Re: WebVTT (was RE: TTML Agenda for 15/05/13 - Proposed updates to charter) from Silvia Pfeiffer on 2013-06-11 (public-tt@w3.org from June 2013)

From: Silvia Pfeiffer <silviapfeiffer1@gmail.com>
Date: Tue, 11 Jun 2013 16:34:34 +1000
To: Sean Hayes <Sean.Hayes@microsoft.com>
Cc: John Birch <John.Birch@screensystems.tv>, "public-tt@w3.org" <public-tt@w3.org>
Message-ID: <CAHp8n2kaUwNrUUi8BbuSWtpsGu9RtG-4OQkpsSSjJiAq6ETDtQ@mail.gmail.com>
On Mon, Jun 10, 2013 at 6:11 AM, Sean Hayes <Sean.Hayes@microsoft.com> wrote:
> Hi John,
>
>>>It may be the case that taking the specification as written and codifying it into an appropriate programming language does result in a compliant implementation,
>>>although I can't speak to that since I haven't attempted it...
>
> Well unfortunately, once you get through the impenetrable language, you'll find the core of the spec is in fact really quite odd. If you get time you should definitely try coding it up, it's extremely illuminating, I don’t think it's possible to really understand all the interplay of position, line and size otherwise. I haven’t spent any time investigating other VTT implementations to see how they behave, but I can only surmise that either no one is actually writing much with this format, or the other implementations have not stuck very closely to what's in the spec.


There are a few small bugs that are all registered.
Here is an implementation that has followed the spec to the line
(except for the few bugs):
https://github.com/silviapfeiffer/WebVTT-with-regions .
You can test it at
http://html5videoguide.net/test/WebVTT-with-regions/player.html .

> For example, take the most basic of cue's:
>
> 00:11.000 --> 00:13.000
> Sed ut perspiciatis unde omnis iste natus error sit
>
> This gets positioned so that only the top line " Sed ut perspiciatis unde " ends up showing at the bottom of the video (assuming there is only one track playing for the video).

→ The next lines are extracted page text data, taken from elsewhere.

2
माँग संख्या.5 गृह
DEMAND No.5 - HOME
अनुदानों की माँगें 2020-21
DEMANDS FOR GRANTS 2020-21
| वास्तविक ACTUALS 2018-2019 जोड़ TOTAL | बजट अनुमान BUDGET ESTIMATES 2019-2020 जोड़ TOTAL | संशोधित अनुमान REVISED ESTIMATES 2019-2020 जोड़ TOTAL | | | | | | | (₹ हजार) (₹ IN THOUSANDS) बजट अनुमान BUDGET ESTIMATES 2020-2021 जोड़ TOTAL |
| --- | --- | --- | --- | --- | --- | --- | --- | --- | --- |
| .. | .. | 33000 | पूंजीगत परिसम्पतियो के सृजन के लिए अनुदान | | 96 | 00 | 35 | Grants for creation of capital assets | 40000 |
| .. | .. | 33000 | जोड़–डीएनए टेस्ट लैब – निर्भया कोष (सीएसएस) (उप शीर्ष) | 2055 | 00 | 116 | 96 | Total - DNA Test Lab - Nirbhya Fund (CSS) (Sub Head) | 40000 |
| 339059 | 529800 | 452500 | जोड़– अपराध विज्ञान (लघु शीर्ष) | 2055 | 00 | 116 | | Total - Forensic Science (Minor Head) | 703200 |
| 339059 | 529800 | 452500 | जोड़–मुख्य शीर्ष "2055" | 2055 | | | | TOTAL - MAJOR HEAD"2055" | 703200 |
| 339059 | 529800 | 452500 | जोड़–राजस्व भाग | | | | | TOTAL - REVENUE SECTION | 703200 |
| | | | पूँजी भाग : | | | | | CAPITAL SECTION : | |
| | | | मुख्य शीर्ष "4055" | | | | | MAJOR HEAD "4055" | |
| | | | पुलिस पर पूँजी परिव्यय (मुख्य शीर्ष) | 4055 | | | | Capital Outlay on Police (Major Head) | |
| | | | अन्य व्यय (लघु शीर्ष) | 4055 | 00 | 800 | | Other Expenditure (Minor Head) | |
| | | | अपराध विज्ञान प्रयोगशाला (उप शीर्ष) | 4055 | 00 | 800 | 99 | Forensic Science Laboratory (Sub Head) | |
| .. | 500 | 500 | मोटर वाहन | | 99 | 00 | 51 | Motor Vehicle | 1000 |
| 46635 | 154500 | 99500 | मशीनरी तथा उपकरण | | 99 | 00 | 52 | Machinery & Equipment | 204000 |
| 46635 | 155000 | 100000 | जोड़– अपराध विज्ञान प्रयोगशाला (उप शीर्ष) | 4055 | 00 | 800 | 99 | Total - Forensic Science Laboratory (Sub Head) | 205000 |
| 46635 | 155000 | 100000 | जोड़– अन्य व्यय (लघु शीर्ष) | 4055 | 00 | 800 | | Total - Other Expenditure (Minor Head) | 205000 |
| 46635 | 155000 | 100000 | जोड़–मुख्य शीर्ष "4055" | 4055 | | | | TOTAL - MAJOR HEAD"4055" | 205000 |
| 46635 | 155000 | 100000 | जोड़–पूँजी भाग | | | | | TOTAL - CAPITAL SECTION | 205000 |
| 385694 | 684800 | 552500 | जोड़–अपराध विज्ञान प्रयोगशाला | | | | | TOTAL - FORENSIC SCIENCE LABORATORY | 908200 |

Where do you get that from? I don't think that's correct - why would
it drop half the line?


> Well, OK we can maybe forgive that, since we didn’t offer any direction, so another example
>
> 00:11.000 --> 00:13.000 position:0% size:50% line:60%
> Sed ut perspiciatis unde omnis iste natus error sit
>
> We now get a zero width box down the left edge of the video which , depending on how you read the special wrap/overflow rules, either produces nothing or a single character column down the left edge.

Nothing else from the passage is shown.